A cause of a psychiatric illness might be psychological as well as biological. It also might be that a cause that was psychological at first, for instance substance dependence resulted in changes in biological levels which now in turn contribute to causing the dependence.
You may have noticed the similarity between mechanistic property cluster (MPC) and our first model of the essentialist kind since both argue that kinds of psychiatric disorders are grounded in shared features of the causal structure of the world. Still they differ in various ways:
MPC recognizes that there might be numerous causes for a specific kind of a psychiatric disorder to exist including evolutionary, developmental, genetic, physiological, psychological, behavioral and social.Essentialists argue for only one underlying mechanism (essence) that causes a specific kind of psychiatric disorder.
MPC acknowledges probabilistic relationships between relevant causal factors and the occurrence of specific symptoms. Thus, as a cause may change the probability that a specific symptom or a set of symptoms arise may change.
Essentialists on the other hand emphasize deterministic causes.
MPC assumes that the same network of symptoms might be caused by different underlying mechanisms. Thus, MPC kinds are “multiply realizable” by the causes or sets of causes that produce them.
The authors predict that more information about underlying mechanisms will provide new possibilities for classification. To get them might be rather challenging due to the potential overlap.

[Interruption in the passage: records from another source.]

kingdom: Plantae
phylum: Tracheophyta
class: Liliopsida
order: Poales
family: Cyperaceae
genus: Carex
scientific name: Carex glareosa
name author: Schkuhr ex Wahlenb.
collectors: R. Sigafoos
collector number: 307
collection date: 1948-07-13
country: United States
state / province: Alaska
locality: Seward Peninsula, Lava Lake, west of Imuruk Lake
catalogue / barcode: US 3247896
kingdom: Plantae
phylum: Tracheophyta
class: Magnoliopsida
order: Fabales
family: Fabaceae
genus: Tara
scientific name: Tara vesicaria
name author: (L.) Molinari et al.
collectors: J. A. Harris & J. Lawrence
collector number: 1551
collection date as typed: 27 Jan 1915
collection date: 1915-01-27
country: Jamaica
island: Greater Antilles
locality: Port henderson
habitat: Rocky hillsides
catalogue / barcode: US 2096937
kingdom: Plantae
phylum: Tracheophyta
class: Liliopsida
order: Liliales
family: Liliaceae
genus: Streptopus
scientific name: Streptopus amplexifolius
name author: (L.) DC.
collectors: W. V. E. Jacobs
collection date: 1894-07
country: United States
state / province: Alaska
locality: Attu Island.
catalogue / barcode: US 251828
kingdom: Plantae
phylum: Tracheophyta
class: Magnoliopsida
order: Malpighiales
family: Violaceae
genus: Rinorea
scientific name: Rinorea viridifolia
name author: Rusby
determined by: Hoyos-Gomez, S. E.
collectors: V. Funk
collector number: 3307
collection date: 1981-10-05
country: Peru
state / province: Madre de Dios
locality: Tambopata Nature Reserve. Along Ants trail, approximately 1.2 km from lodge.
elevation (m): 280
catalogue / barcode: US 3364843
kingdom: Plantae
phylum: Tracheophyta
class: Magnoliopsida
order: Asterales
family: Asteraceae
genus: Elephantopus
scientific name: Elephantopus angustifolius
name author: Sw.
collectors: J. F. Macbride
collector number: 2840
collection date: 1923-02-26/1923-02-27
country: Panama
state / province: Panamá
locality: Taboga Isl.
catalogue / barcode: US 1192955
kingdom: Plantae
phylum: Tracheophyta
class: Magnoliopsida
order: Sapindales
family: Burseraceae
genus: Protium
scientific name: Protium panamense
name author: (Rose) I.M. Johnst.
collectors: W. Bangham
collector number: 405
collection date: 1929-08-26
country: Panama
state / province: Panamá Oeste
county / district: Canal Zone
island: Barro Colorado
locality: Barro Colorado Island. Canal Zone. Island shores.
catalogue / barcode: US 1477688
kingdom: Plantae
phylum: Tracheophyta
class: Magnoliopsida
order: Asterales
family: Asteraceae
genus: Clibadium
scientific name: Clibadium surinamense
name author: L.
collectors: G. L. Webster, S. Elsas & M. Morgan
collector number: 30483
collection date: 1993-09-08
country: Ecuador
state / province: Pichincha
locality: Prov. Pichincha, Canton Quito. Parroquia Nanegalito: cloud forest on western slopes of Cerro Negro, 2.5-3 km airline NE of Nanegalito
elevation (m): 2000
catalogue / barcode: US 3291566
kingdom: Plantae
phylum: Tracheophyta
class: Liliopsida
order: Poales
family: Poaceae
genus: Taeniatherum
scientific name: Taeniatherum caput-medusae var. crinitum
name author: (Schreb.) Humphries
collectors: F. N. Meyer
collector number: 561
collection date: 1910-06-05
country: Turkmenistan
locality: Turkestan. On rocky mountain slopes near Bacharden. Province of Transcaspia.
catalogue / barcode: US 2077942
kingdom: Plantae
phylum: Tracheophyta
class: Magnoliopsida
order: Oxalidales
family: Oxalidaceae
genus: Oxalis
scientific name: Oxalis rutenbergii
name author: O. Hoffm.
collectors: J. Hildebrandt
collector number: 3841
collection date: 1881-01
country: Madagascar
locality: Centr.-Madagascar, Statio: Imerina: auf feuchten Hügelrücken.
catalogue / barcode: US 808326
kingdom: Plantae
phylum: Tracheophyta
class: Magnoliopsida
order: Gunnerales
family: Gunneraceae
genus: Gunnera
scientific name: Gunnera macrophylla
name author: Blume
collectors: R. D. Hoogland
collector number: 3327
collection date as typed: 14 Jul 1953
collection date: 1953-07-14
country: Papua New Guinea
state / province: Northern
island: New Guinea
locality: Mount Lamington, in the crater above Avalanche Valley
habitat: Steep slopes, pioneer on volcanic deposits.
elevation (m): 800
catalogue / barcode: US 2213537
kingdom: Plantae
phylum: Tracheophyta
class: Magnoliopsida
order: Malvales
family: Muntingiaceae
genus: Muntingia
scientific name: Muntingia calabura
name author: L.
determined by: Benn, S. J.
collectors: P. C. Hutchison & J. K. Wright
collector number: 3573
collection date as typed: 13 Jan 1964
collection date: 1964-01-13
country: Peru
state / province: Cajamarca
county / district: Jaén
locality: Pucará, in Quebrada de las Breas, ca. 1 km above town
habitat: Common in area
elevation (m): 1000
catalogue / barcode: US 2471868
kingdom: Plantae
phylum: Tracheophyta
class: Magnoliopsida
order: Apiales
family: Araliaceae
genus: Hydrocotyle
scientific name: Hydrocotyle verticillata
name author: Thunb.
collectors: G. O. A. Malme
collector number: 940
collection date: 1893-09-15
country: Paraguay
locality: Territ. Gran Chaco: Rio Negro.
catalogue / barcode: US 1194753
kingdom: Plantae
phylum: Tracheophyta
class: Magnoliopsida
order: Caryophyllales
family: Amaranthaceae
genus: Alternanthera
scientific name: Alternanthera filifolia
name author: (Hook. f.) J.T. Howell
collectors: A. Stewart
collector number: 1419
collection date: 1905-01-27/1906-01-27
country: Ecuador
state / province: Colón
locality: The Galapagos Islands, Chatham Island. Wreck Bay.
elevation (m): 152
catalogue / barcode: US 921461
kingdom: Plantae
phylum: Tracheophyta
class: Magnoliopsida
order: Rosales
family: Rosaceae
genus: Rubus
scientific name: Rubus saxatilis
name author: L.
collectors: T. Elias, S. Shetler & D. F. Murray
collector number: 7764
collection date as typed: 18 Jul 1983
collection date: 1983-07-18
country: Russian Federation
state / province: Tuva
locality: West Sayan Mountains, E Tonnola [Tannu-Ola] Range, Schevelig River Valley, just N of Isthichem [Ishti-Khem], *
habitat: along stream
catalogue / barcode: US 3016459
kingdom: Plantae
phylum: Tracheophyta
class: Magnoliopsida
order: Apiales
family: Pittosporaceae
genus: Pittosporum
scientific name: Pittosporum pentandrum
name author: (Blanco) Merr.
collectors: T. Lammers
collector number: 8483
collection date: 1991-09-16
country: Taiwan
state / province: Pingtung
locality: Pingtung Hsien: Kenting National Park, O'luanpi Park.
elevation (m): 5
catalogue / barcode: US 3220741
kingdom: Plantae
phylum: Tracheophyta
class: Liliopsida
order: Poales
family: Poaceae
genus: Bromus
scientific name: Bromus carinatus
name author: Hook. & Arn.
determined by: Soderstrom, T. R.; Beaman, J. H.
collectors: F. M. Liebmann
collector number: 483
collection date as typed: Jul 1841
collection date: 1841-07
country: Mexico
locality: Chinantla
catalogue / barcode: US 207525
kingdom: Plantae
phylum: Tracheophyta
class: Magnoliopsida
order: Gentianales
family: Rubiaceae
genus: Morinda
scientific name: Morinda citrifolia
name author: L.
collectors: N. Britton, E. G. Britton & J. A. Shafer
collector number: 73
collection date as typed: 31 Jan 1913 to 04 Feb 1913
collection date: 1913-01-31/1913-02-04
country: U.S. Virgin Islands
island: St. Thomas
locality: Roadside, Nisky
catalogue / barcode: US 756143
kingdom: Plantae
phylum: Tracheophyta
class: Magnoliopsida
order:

The concept of mechanistic property cluster (MPC) was retrieved from the philosophy of biology as the authors state it. Borsboom used a similar approach but relied more on a psychometric perspective. He argues for a “causal systems perspective” as psychiatric disorders should be seen as “sets of symptoms that are connected through a system of causal relations”. Factor analytic concepts have revealed that there are indeed underlying liabilities to illness which causes their symptoms.
The authors conclude their article with arguing that mechanistic property cluster (MPC) model provides a prescriptive guidance for classifying the complex concept of psychiatric disorders. It helps to link psychiatric illnesses as closely as possible to our growing knowledge of the causal factors that operate in producing, sustaining and hopefully helps to prevent and treat them some day. Even though not perfect, the authors argue that the mechanistic property cluster (MPC) kinds approach offers the most promising answer to the question “what kinds of things are psychiatric disorders?” with which they started their article.